In the meantime, I don’t seem to be getting better (because in actuality the meds are making me quite sick and I am maybe receiving a few extras that I don’t need) so the Australians literally sneak in as they don’t trust the Germans’ diagnosis of me and instead, they proclaim I have dengue fever. Well whatever I have, it is completely understood that mosquitoes love me!

So now the Canadian embassy gets involved (I am wearing out my welcome at the hospital so they are beginning to wonder what is going on) and they announce to my family that maybe someone should come over and help me out. My dad volunteers my mom who has never been to Asia before. In a matter of days, she is on a plane and spending a nite at the Bangkok airport on the way. She has always been a real trooper!

When she gets there, I’m finally released from the hospital but told that I need drugs from the black market to get better.

So mom and I get on our motos and begin to search Phnom Penh for the drugs, the elixir that will finally heal me. We spent hours weaving in and around the PP traffic; going from hospital to pharmacy to street corners looking for these drugs. We would get a lead and then it would fall short.

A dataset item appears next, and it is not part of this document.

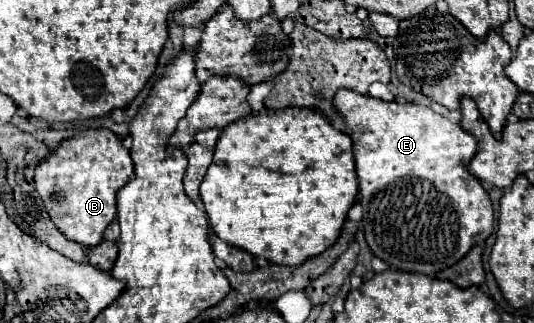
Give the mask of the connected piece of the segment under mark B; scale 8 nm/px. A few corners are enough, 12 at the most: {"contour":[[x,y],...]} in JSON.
{"contour":[[109,129],[49,151],[33,181],[55,227],[95,247],[133,161]]}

As a result, the next plan was to head to Bangkok to try out the medical system there. I smuggled my blood slides from the hospital (the Aussies told me too) to Thailand where I was informed that my malaria had been officially killed – probably many days before. My wonderful Thai hospital resembled a hotel and I actually got to wear a Thai sarong as a hospital gown. I even had my own deck and personal yard attached to my room.

Oh those were the hospital days!!!

Upon a clean bill of health, I hopped on a plane to return so I could actually begin my job. I think I was one of the first of all of the UN to get malaria that year.

I returned to my district, tired and weak but oh so happy to be there. Even though all my hair fell out that year and I had to chop it all off and start over again, having malaria gave my mom and I a chance to bond over some very strange moments. We also got to sneak in a trip to Angkor Wat where we were the ONLY tourists there. I remember one little girl who was selling touristy items at the entrance and that was it… a far cry from how Angkor Wat is described today. However, that won’t stop me from returning to it someday in the near future… this time with a full set of hair and a bit more spring in my step.

Oh yes, the BBC apparently published the story about my partner and I, and thank goodness, the reporter discovered that I had had malaria so he at least knew that I was NOT just a complete idiot who didn’t know what was going on.